*Text section:*
_ _ _ _
Find Your True Love
Why does love go up and down?
Why doesn’t love always remain constant? Do relationships have to be up and down?
They don’t.
A major reason for the pain, the ups and downs, is often related to why you want love and how you go about finding it.
The ancient Greek philosopher Epicurus suggested that pain is at one end of a scale with pleasure at the other – and that most of us swing between the two. Most people seek pleasure, seek love, to cover pain. However, this traps us in romantic love as we ‘need’ it to hide and balance our hurt.
The ancient philosopher was almost right: love is indeed a matter of balance, in particular balancing your energy. Swings in your emotions are showing you that your energy is trying to balance but is having trouble.
When you have problems and pain it’s generally a sign that you need to get your energy flowing, expanding and balancing.
A major cause of problems and pain is that your view of the world doesn’t match reality; that what you’re experiencing doesn’t match what you believe, feel or think. For example, if someone says they love you but their actions suggest otherwise this will create chaos in your thoughts (brain waves or EEGs) and emotions (heart waves or ECGs) and pain can result as you try to reconcile the difference.
_ _ _ _
*Record set:*
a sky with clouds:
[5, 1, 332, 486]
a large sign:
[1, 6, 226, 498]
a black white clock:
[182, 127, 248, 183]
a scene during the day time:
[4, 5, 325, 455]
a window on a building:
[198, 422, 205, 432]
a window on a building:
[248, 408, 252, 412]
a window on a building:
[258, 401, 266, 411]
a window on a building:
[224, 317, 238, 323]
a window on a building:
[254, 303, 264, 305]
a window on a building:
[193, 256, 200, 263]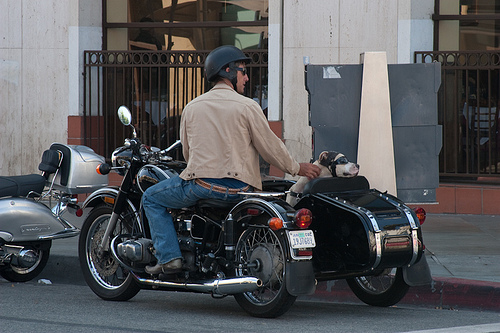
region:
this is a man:
[166, 40, 279, 186]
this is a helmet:
[208, 44, 235, 66]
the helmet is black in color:
[207, 49, 228, 59]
_ _ _ _
*What is needed:*
Please quote the passage on love's ups and downs from "When you have" up to and including "reconcile the difference.". You won't need the rows for this.

*Output of the task:*
When you have problems and pain it’s generally a sign that you need to get your energy flowing, expanding and balancing.
A major cause of problems and pain is that your view of the world doesn’t match reality; that what you’re experiencing doesn’t match what you believe, feel or think. For example, if someone says they love you but their actions suggest otherwise this will create chaos in your thoughts (brain waves or EEGs) and emotions (heart waves or ECGs) and pain can result as you try to reconcile the difference.